Bagian dalam rumah hanya terdiri dari sebuah ruang saja tanpa ada sekat
atau pemisah, yang digunakan sebagai tempat berkumpul keluarga. Tidak
jarang juga digunakan sebagai tempat penyimpanan hasil panen palawija
yang merupakan hasil tumpang sari tanaman dilahan perhutani sejak dulu
sampai sekarang. Yang membedakan adalah perangkat elektronik yang
sekarang terdapat didalamnya, karena pada dasarnya suku samin tidak anti
teknologi, hanya saja tetap tidak terkesan berlebihan, hanya seperlunya
saja. Bagian lain dari rumah setelah ruang dalam adalah bilik yang
difungsikan sebagai tempat tidur. Sedangkan dapur, letaknya terpisah
berada pada bagian samping rumah.

4. Material dan kontruksi bangunan

Material pembentuk bangunan ada yang mengalami perubahan. Semula


menggunakan atap ijuk, dengan konstruksi gabungan kayu dan bambu,
sekarang menggunakan kayu sebagai konstruksi atapnya, dengan atap
genteng. Untuk dinding bangunan yang semula menggunakan papan
sebagai penutupnya, sebagian masih digunakan, tetapi sebagian sudah
menggunakan dinding batu bata.
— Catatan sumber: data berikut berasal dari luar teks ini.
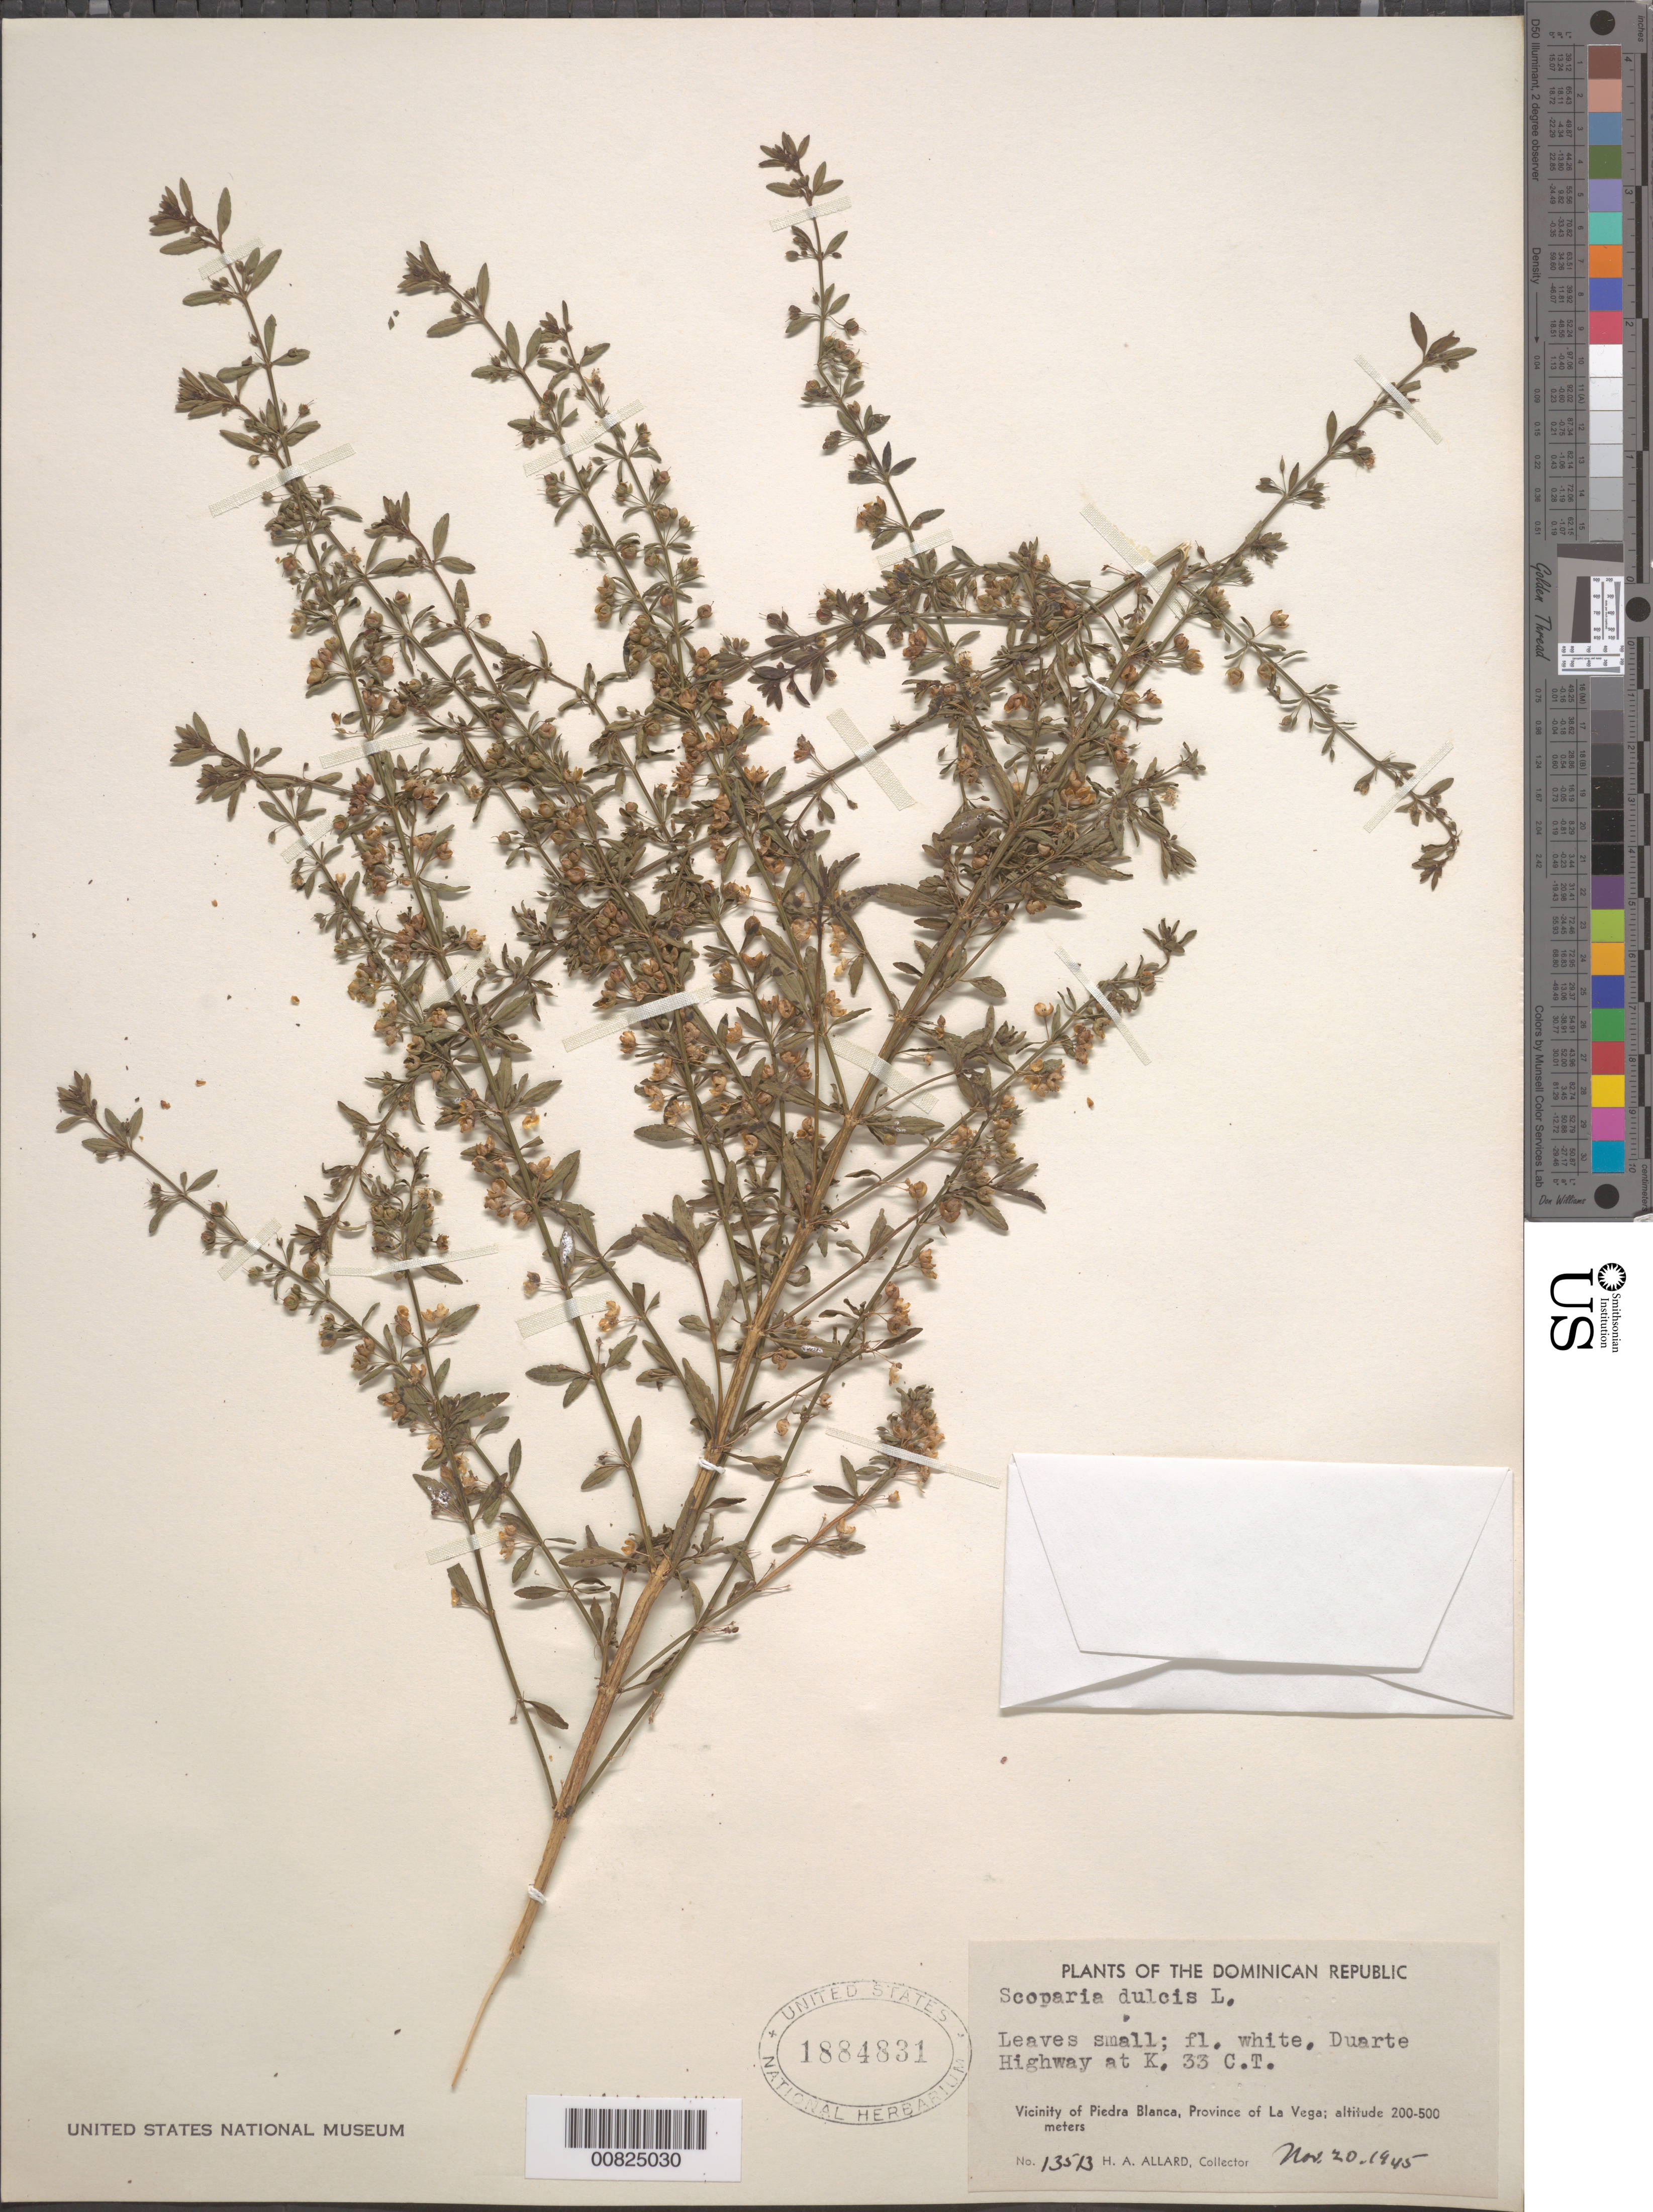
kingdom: Plantae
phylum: Tracheophyta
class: Magnoliopsida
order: Lamiales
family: Plantaginaceae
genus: Scoparia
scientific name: Scoparia dulcis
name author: L.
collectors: H. A. Allard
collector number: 13513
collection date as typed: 20 Nov 1945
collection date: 1945-11-20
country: Dominican Republic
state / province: La Vega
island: Hispaniola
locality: Vicinity of Piedra Blanca, Duarte Highway at k. 33 C.T.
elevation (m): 200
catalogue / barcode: US 1884831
Oleh karenanya, maka dibutuhkan bukaan
berupa jendela sebagai konsekuensi perubahan material yang digunakan.
Sementara pada jaman dahulu, tidak mengenal jendela, karena cahaya dan
udara masih bisa masuk melalui celah-celah dinding kayu atau bambu.
Untul lantai juga mengalami perubahan yang semula dengan menggunakan
tanah yang didatkan tanpa adanya penutup, sekarang menggunakan
keramik.
Simpulan

Ajaran Saminisme masih diterapkan secara turun temurun mulai dulu


(sejak jaman penjajahan Belanda dan Jepang) yang tercermin dari arsitektur huniannya.
Apabila ada perubahanpun tidak terlalu frontal, karena meskipun
teknologi modern sudah mereka gunakan tetapi tetap terkesan seadanya, tidak
berlebih-lebihan. Proses perubahan tidak lain pengaruh pendidikan formal yang
sudah ada di desa tersebut, sehingga masyarakat memahami informasi dan
teknologi.

Perubahan yang bisa dilihat dari hasil pengamatan dilapangan dengan


membandingkan studi literatur yaitu hanya sebatas perubahan dalam hal material
bangunannya. Konsep sedulur sikep atau kegotong royongan masih bertahan
sampai sekarang.

Referensi

Hastijanti, Retno (2002). ‘Konsep Sedulur’ Sebagai Faktor Penghalang


Terbentuknya Ruang Eksklusif Pada Permukiman Kaum Samin. Jurnal
Dimensi Teknik Arsitektur Vol.30, No.2, Desember 2002: 133-140
Munawaroh, Siti dkk (2015). Etnografi Masyarakat Samin di Bojonegoro (Potret
Masyarakat Samin dalam Memaknai Hidup). Balai Pelestarian Nilai Budaya
(BPNB) Yogyakarta.
Rahmadi, Teguh (2016). Di Bojonegoro, Komunitas Suku Samin Hidup Jujur dan Anti
kekerasan.www.Berita Satu.com

……. (1996). Buku Sejarah Perjuangan Samin.